- TO DO: Scan the data for "account" and copy each matching line.

─── TASK INPUTS ───

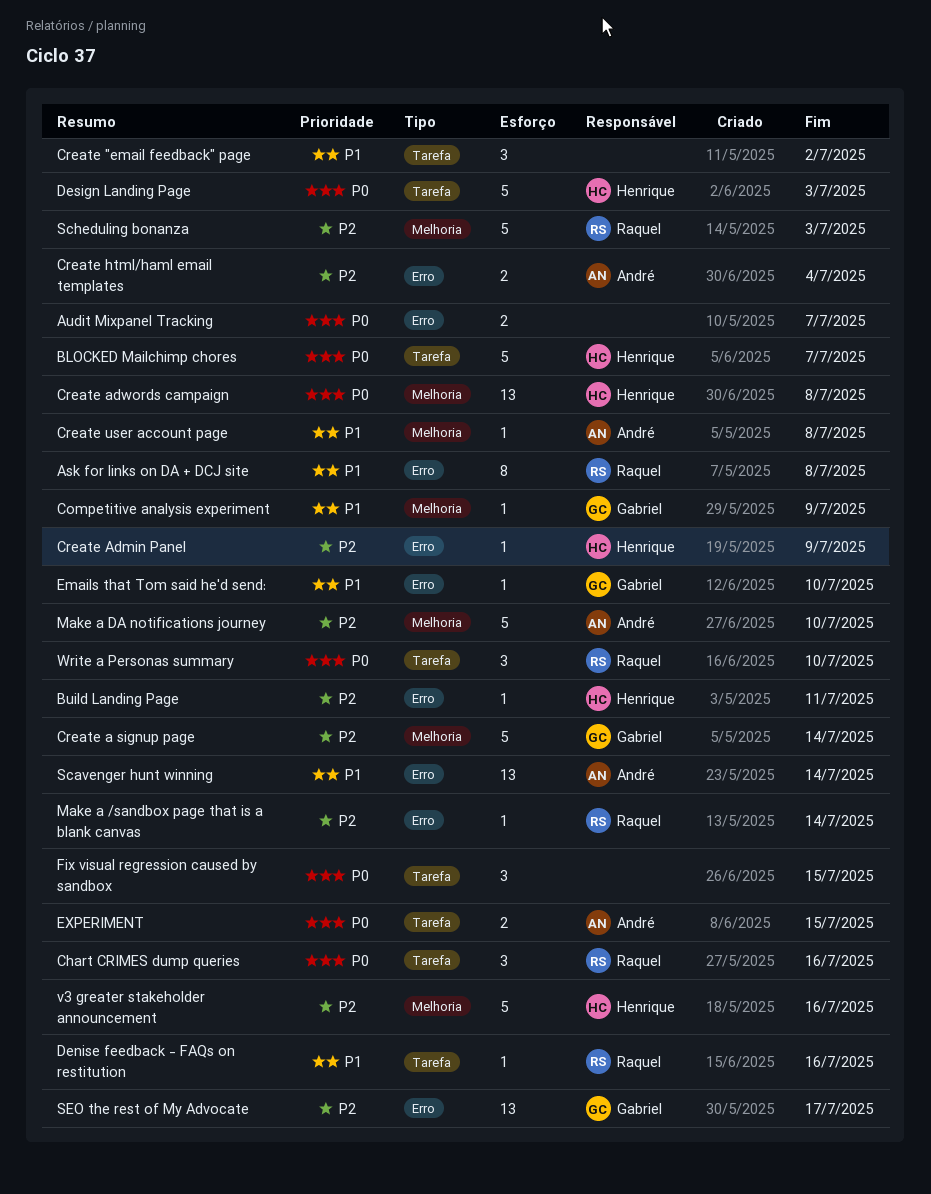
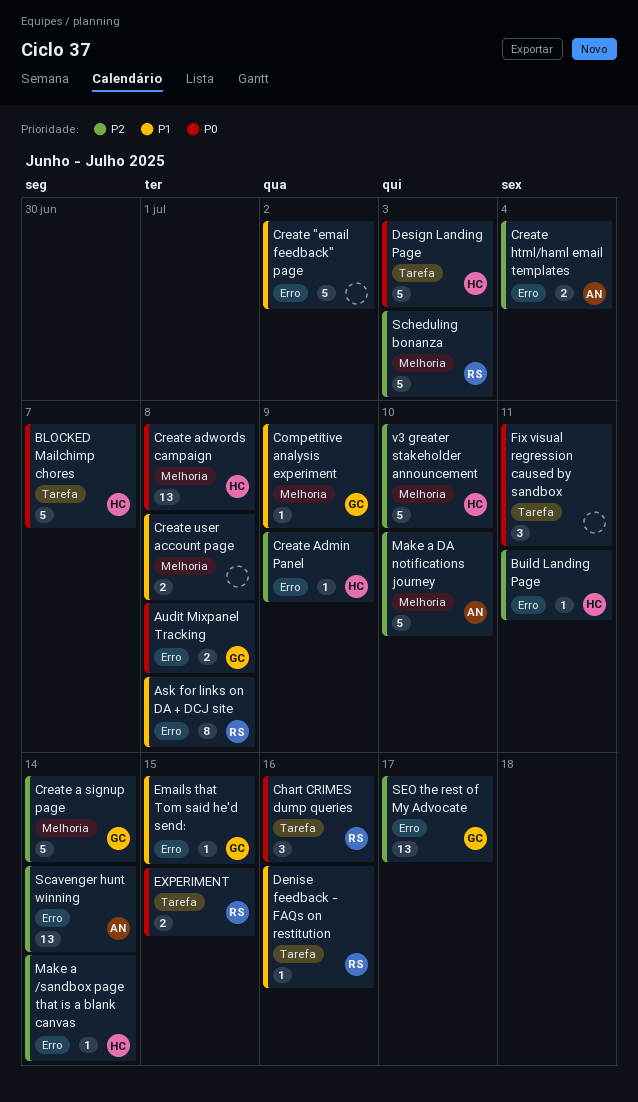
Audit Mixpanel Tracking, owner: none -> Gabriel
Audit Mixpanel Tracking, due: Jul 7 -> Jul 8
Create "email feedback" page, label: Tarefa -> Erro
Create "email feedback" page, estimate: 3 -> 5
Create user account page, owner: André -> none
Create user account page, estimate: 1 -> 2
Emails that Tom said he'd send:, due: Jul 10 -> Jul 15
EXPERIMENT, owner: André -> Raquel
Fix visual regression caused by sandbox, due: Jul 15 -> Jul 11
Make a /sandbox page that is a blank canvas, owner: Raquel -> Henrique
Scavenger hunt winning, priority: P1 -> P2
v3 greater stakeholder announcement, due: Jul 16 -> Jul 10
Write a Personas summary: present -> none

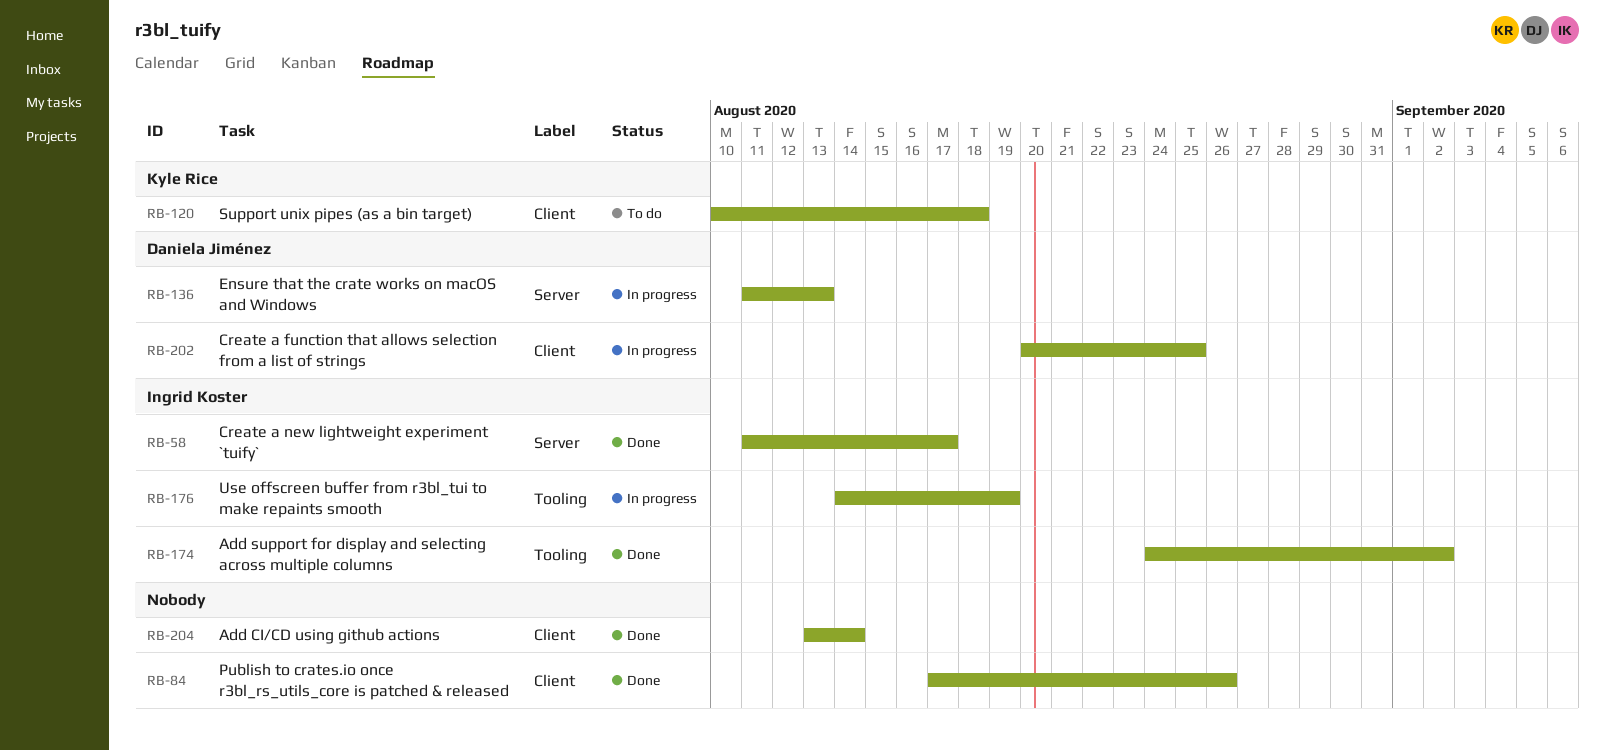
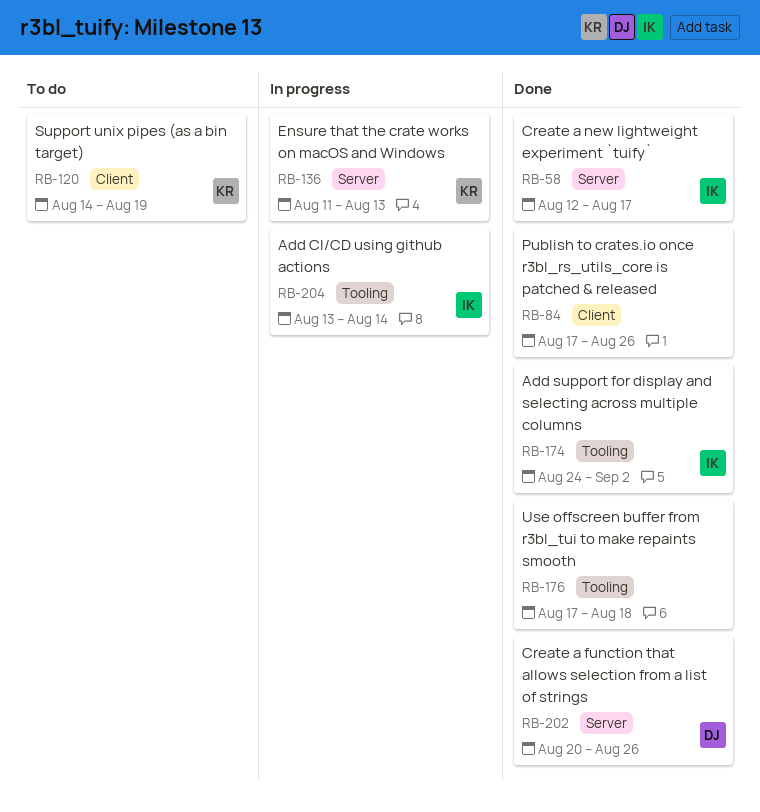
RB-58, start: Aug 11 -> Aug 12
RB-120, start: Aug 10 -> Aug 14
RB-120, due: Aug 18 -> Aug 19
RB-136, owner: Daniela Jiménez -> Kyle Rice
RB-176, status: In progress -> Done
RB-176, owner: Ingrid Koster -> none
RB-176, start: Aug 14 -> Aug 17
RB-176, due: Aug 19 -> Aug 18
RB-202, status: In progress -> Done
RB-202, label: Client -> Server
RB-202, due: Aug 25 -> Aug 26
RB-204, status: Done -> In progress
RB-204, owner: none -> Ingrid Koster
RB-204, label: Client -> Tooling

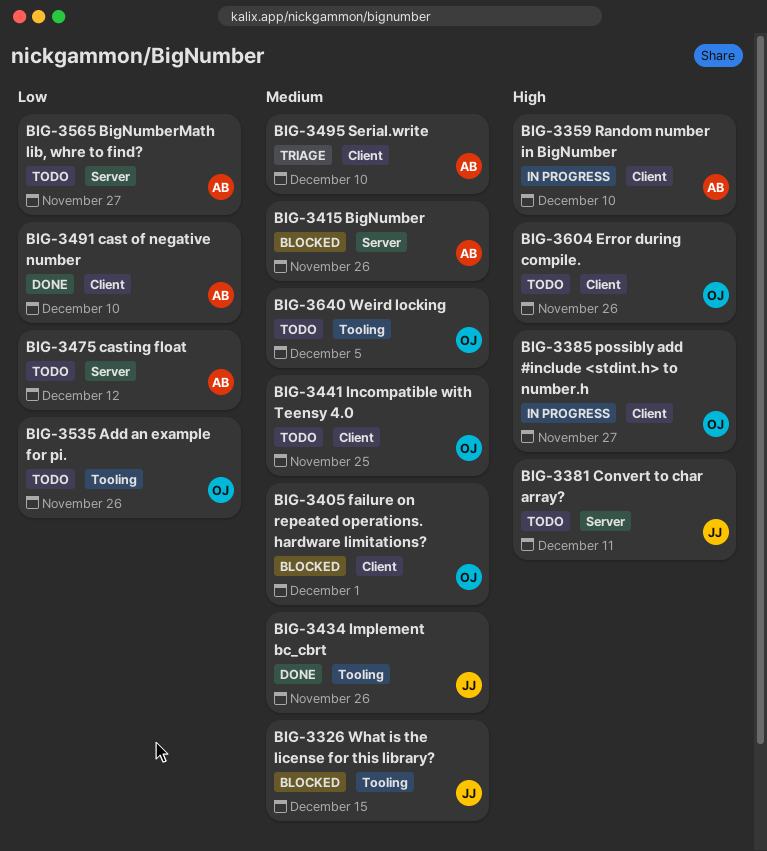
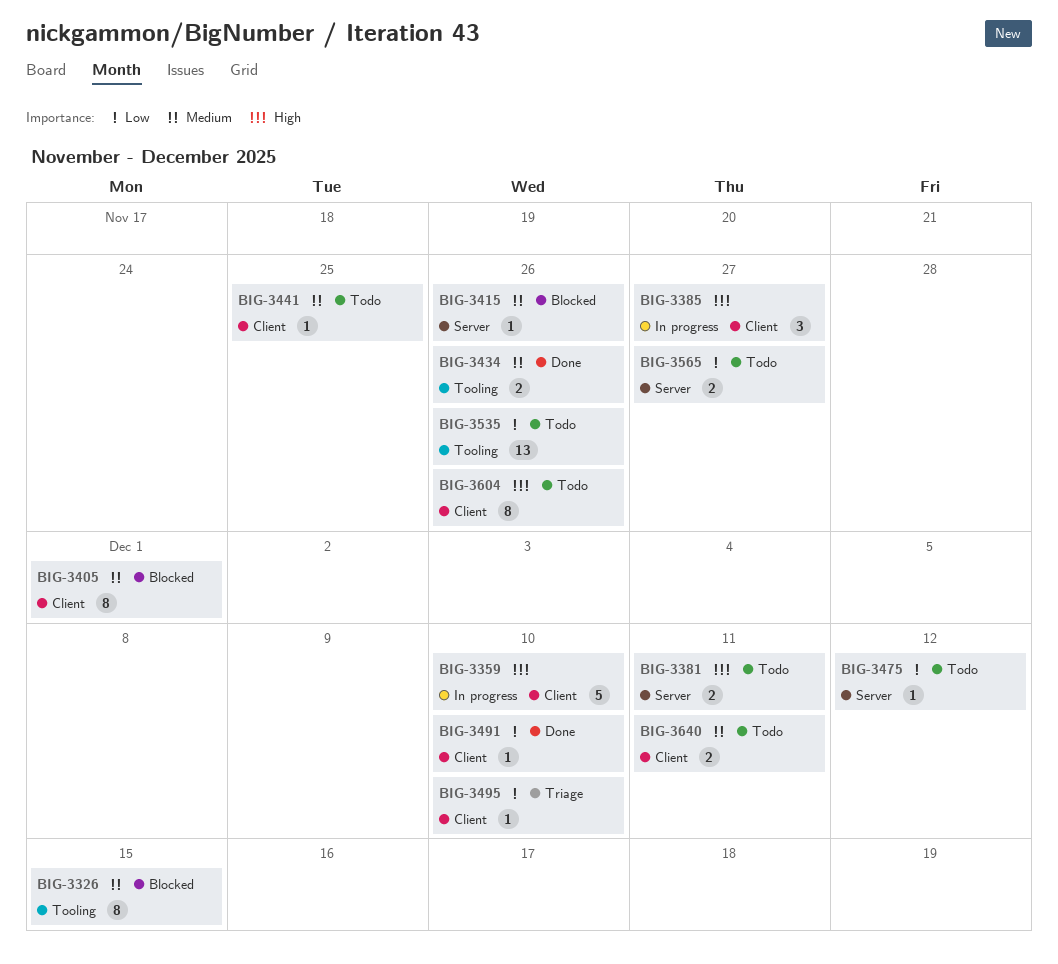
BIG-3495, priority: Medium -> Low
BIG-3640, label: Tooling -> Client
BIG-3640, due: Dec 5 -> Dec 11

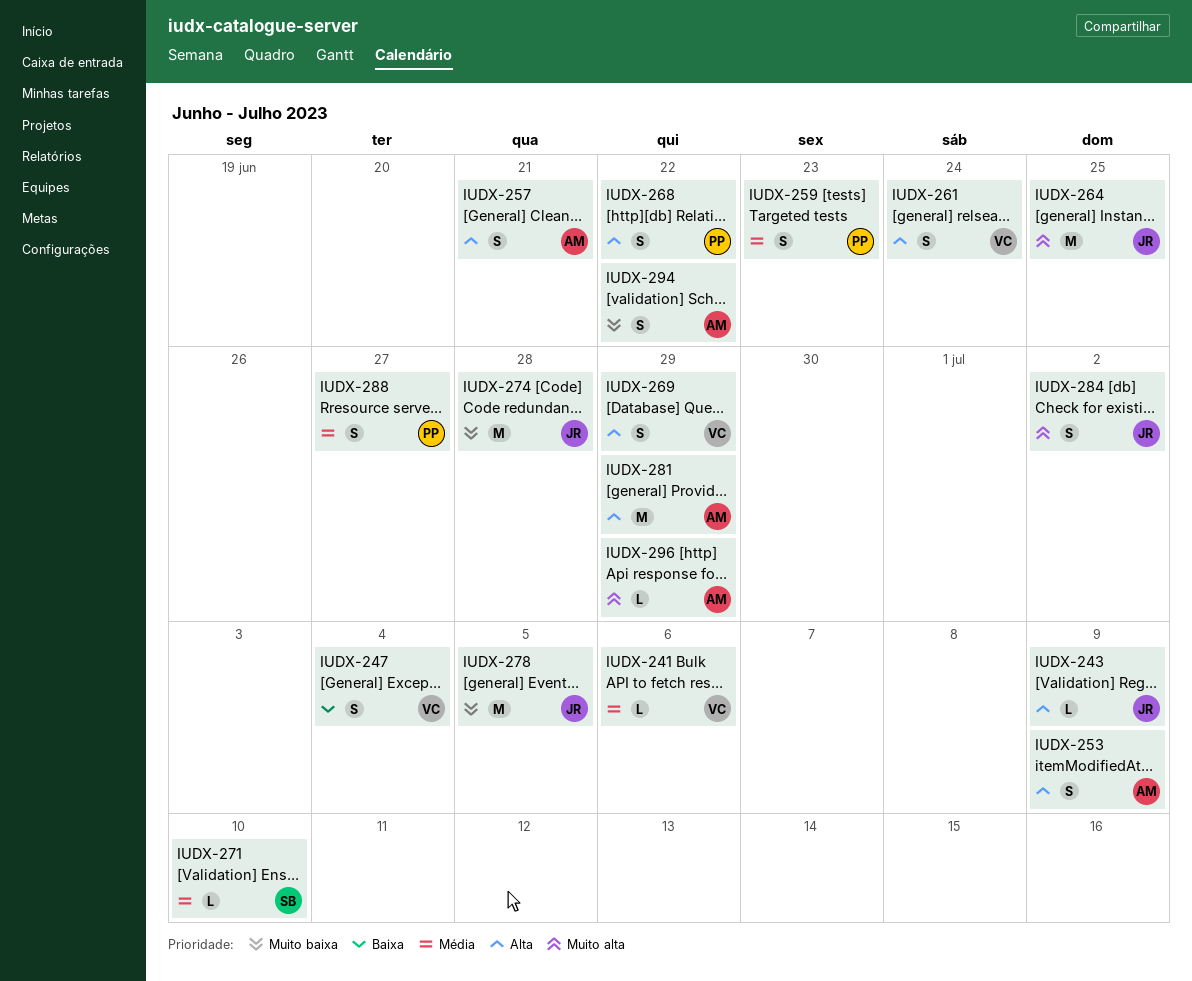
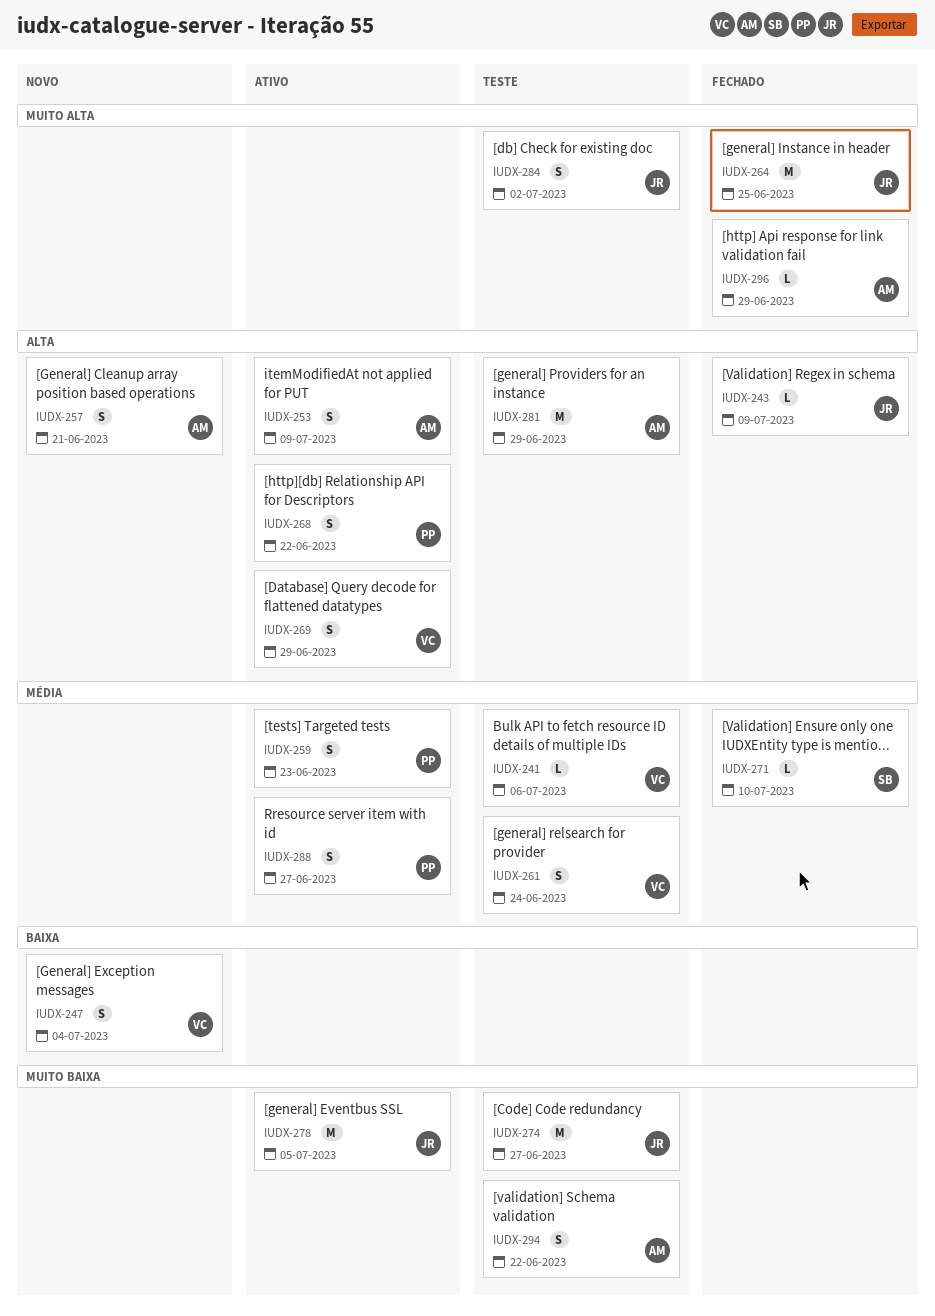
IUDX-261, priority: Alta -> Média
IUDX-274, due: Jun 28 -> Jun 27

───

- RESULT FOR THIS TASK:
Create user account page, owner: André -> none
Create user account page, estimate: 1 -> 2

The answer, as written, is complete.